JOB ITEM A: Echo the text on intention understanding word for word, between "Complementary data again" and "the underlying intentions.", inclusive.
JOB ITEM B: In the text on intention understanding, condense the paragraph beginning "Complementary data again come from" into a short bulleted list that keeps its main facts.
JOB ITEM C:
Decide whether each statement agrees with the text on intention understanding. Answer yes or no for each, and quote the deciding words.
(i) After familiarization with a reach over a barrier, macaques looked longer at the indirect test event than at the direct one.
(ii) Infant attention to physical-action displays predicted later preschool theory of mind.
(iii) Chimpanzees performed better in cooperative-communicative paradigms than in paradigms involving competition for food.

EXTRACT:
"""

Predictions to Later Theory of Mind

Children in the preschool years evidence not only robust, explicit understandings of false belief, but also many other theory-of-mind achievements [14]. They judge mental entities (thoughts, dreams) as not-real. They understand explicit mental-physical distinctions: If told about someone who has a dog versus someone who is thinking about a dog, they know which dog can be petted and seen and which is just made-up or “in the mind”. Preschoolers come to understand and practice lying and deception. Arguably, these preschool achievements represent increasingly deep intention understandings continuous with precursory infant understandings. Indeed, several studies now show that how long infants attend to intentional action, in displays like those in Figure 1, predicts their later performance on false belief and other preschool theory-of-mind tasks [15,16]. Is this continuity specific to the domain of social cognition or does it represent continuity in more general cognitive processing (e.g., IQ, memory encoding, executive functioning)? In the most comprehensive study to date, infant attention to intentional action at 10- to 12-months predicted theory-of-mind understanding at 4-years even when IQ, language competence, and executive functioning at 4-years were controlled [17]. Moreover, in a recent study, infant attention to physical-action displays did not predict later preschool theory of mind [18]. Thus, intention understanding shows distinctive infant-to-preschool continuities; infant intention understanding is formative for further developmental advances in theory of mind.

Primate Intention Understanding

Until recently it seemed that primates construed agents in social-behavioral ways with very little, if any, understanding of them as intentional agents. However understanding of intentional action has been confirmed in primates [19]. Reconsider Box 1. Following familiarization with events in which a human agent reaches in an arcing path over a barrier that separates it from a goal object, macaque monkeys looked longer at the indirect than the direct test event [20]. In control conditions, after familiarization with actors displaying the same acts with no barrier, macaques looked equally at the indirect and direct test events. These findings support the view that, like human infants, primates possess a basic understanding of the goal-directedness of action.

Complementary data again come from more active/interactive paradigms. In extensions of the unwilling-unable paradigm described earlier, chimpanzees produced more begging behaviors and left the testing room earlier when an experimenter was unwilling to give them food (e.g., offering and withdrawing a grape teasingly) than when she was unable but trying to give them food (e.g., repeatedly dropping the grape) [21]. Similarly, capuchins left the testing station sooner in response to the actions of an unwilling compared to an unable experimenter [22]. Although the experimenter’s actions were nearly identical at the surface, chimpanzees and capuchins recognized a difference between the underlying intentions.

Primates’ understanding of intentional experience has also been studied. Many primates spontaneously follow the gaze or head orientation of conspecifics or humans. Although it is unlikely that most primate species follow gaze because they understand the nature of visual experience, great apes probably do. In controlled situations chimpanzees, bonobos, gorillas, and orangutans all follow gaze to distant locations and around barriers (even when it requires physically reorienting their bodies), and visually check back to verify the direction of the looker’s gaze [19].

Data on primate understanding of visual experience is particularly strong for chimpanzees and in contexts of food competition. In early research using cooperative-communicative paradigms (in which an experimenter’s goal was to share food with the chimpanzee), primates performed poorly and failed to demonstrate awareness of the intentional experience of others [23]. In paradigms involving competition for food, however, chimpanzees perform much better [24].

"""

THE DATA:
"""

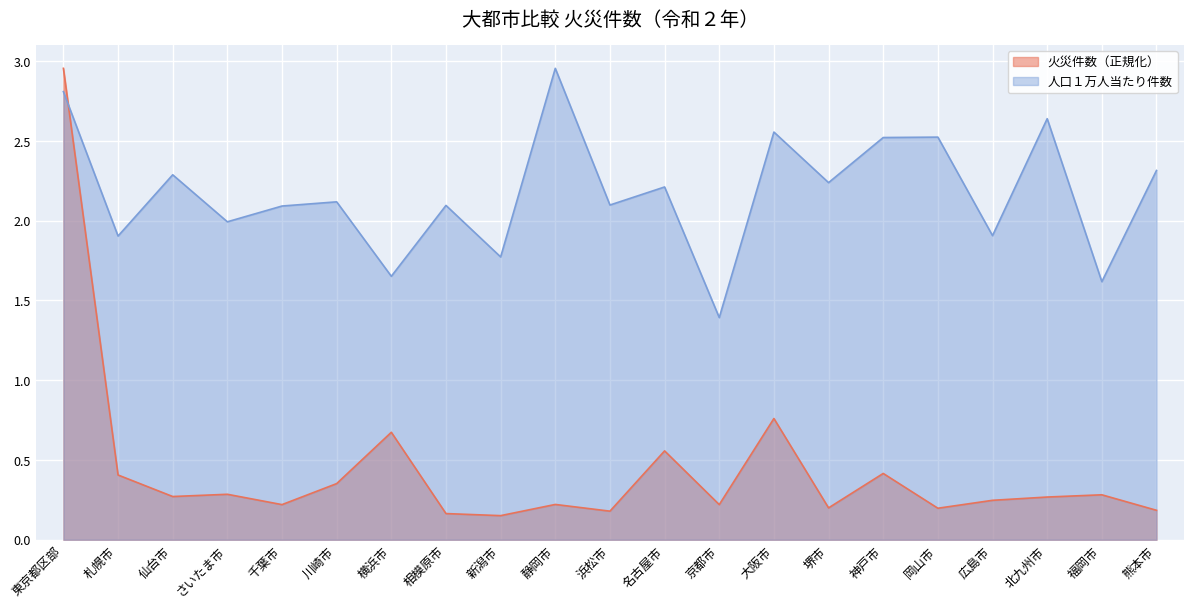

List the series in order of their overall mean, highest first.

人口１万人当たり件数, 火災件数（正規化）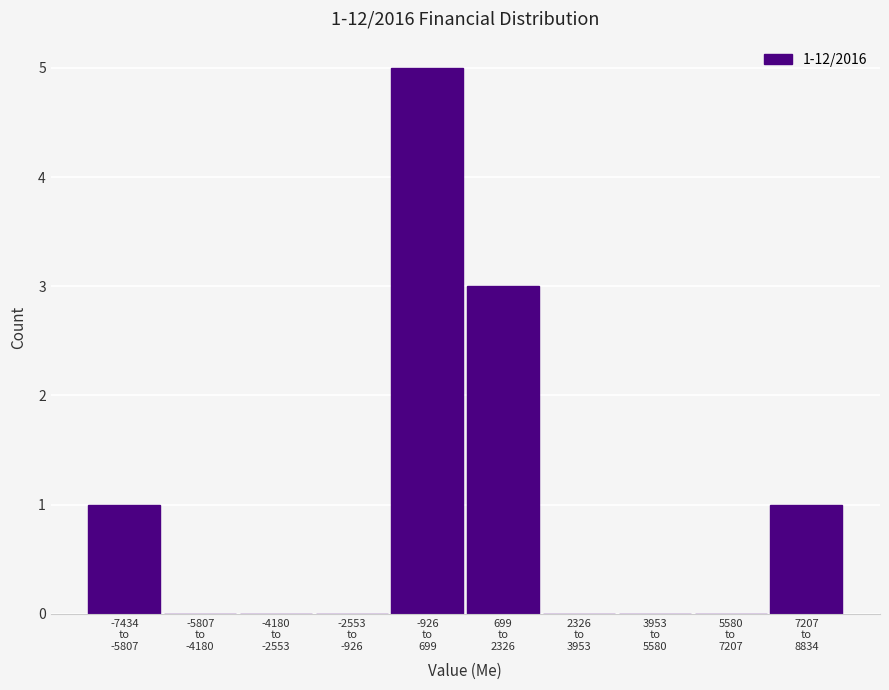

What is the sum of all values?

10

"""

YOUR RESPONSE A:
Complementary data again come from more active/interactive paradigms. In extensions of the unwilling-unable paradigm described earlier, chimpanzees produced more begging behaviors and left the testing room earlier when an experimenter was unwilling to give them food (e.g., offering and withdrawing a grape teasingly) than when she was unable but trying to give them food (e.g., repeatedly dropping the grape) [21]. Similarly, capuchins left the testing station sooner in response to the actions of an unwilling compared to an unable experimenter [22]. Although the experimenter’s actions were nearly identical at the surface, chimpanzees and capuchins recognized a difference between the underlying intentions.

YOUR RESPONSE B:
- Chimpanzees were tested in extensions of the unwilling-unable paradigm. They produced more begging behaviors and left the testing room earlier when an experimenter was unwilling to give them food than when she was unable but trying. Unwilling meant offering and teasingly withdrawing a grape. Unable meant repeatedly dropping it.
- Capuchins likewise left the testing station sooner with an unwilling experimenter than with an unable one.
- The experimenter's actions were nearly identical on the surface, yet both species recognized a difference in the underlying intentions.

YOUR RESPONSE C:
(i) Yes: "macaque monkeys looked longer at the indirect than the direct test event"
(ii) No: "infant attention to physical-action displays did not predict later preschool theory of mind"
(iii) No: "In paradigms involving competition for food, however, chimpanzees perform much better"